Questione di feeling – Fare incontrare le rive opposte o, quantomeno, gli arenili più differenti. È riuscita anche in questo Sofia Macchi, padrona di casa della Galleria Punto sull'Arte di Varese nella serata del taglio del nastro della mostra M/ARBRES, felice incontro e fusione tra le parole "marbres" e "arbres", alberi e pietre, entrambi al centro delle opere esposte.
Grande successo di pubblico per la mostra di Alberto Bortoluzzi, Marika Vicari e Jill Höjeberg, secondo la fortunata formula del "tris" di autori messi a frugiferente confronto.
Le rive opposte, si diceva all'inizio. In effetti pare davvero che mondi – forse solo all'apparenza distanti – si siano incontrati e dati la mano, come non succedeva da un po'. Non mancava proprio nessuno nella luminosa galleria varesina: Alberto Lavit, Ermanno Cristini, Antonio Pizzolante, Antonio Bandirali, Silvio Monti, Giovanni
Beluffi, Carlo Meazza, Aldo Ambrosini, Piero Cicoli, Giovanni La Rosa, Giorgio Presta. Ecco solo una rosa degli artisti presenti al brindisi in Galleria.
Unanime il plauso da parte di questa galassia di autori, con tutte le sue brave costellazioni, comete, meteore e pianeti con tanto di anelli e satelliti.
Era da tanto che a Varese non si vedeva un vernissage così tanto partecipato e frequentato dagli artisti.
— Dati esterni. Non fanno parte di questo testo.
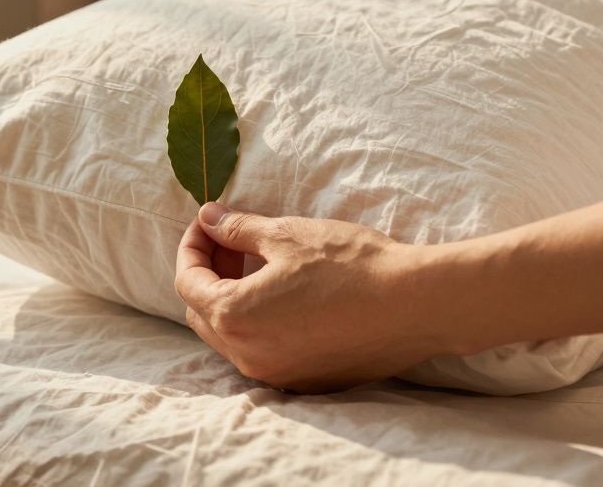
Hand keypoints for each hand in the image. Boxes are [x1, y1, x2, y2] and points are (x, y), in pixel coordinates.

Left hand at [174, 202, 443, 391]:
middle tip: (231, 241)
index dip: (192, 246)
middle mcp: (248, 356)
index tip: (207, 223)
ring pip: (231, 337)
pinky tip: (284, 295)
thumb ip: (237, 230)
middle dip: (209, 273)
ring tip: (258, 264)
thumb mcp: (286, 235)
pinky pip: (263, 352)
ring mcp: (277, 374)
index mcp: (234, 317)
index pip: (187, 282)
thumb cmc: (350, 266)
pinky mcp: (306, 381)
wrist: (415, 304)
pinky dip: (259, 323)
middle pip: (203, 313)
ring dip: (232, 299)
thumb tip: (209, 219)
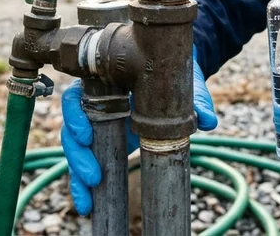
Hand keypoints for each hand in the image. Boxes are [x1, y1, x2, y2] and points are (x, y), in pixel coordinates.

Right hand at [60, 47, 218, 214]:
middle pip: (72, 128)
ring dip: (77, 172)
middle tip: (94, 175)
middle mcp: (97, 104)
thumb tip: (207, 121)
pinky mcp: (105, 143)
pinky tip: (88, 205)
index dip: (76, 116)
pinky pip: (88, 162)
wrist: (176, 79)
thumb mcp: (186, 84)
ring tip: (89, 196)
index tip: (86, 135)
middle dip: (78, 155)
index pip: (78, 97)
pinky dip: (83, 184)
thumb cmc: (174, 75)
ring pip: (75, 148)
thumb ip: (196, 100)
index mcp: (106, 83)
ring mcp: (99, 124)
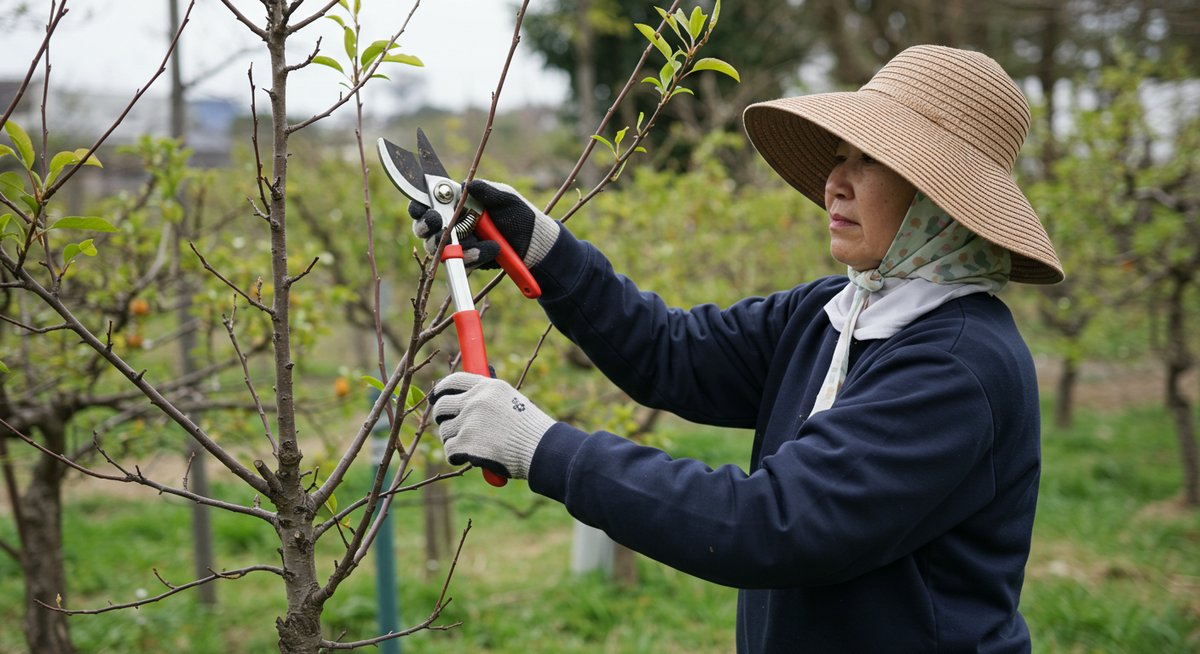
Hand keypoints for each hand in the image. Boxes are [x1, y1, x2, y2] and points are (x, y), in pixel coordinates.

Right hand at [408, 180, 559, 268]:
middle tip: (437, 223)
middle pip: (424, 228)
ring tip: (472, 238)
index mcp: (458, 204)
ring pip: (437, 247)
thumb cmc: (519, 215)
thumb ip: (487, 191)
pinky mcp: (467, 260)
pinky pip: (460, 261)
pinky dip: (474, 255)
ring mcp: (458, 244)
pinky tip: (492, 249)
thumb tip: (467, 184)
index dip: (419, 206)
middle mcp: (452, 224)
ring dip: (451, 243)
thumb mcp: (506, 198)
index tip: (422, 208)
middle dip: (427, 226)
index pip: (428, 203)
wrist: (535, 243)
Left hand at [430, 372, 555, 480]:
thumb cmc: (530, 429)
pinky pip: (449, 450)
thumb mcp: (511, 400)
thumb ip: (488, 398)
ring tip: (469, 446)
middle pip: (441, 406)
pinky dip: (456, 457)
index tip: (436, 398)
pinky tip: (468, 457)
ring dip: (452, 440)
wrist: (540, 449)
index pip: (453, 381)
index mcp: (487, 387)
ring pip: (444, 431)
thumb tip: (467, 397)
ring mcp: (469, 422)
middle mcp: (475, 400)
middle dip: (441, 417)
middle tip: (448, 426)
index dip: (441, 390)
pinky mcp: (465, 443)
Tornando alla mostra, le opere di Alberto Bortoluzzi, Marika Vicari e Jill Höjeberg trovano la loro ariosa collocazione in galleria, senza sottrarsi a confronti, parallelismi che arricchiscono la reciproca lettura e l'interpretazione.
Le superfici di alabastro e di marmo divengono duttili tra le mani di Jill Höjeberg, sensibili e biomorfe come gli esseri di Moore. Cavità e sinuosità evocano ventri e seni femminili, onde cristalline dalla superficie scabra e fredda.
I boschi immaginati da Marika Vicari, eseguiti a grafite su tavola, si perdono nella profondità e nel sovrano silenzio. Come in polittici alzati sugli altari dedicati alla natura, i lavori dell'autrice cantano lo spazio, l'umana assenza e il candore della neve.
I rami di alberi vecchi di secoli si contorcono negli scatti di Bortoluzzi. Esseri vegetali contano le rughe impresse nella corteccia, le stagioni e le ere che passano. Poco oltre le rocce e le scogliere, chiamate forse da Ovidio, si trasformano e cambiano pelle: nascono così "Gli amanti", "L'aquila", la "Mano".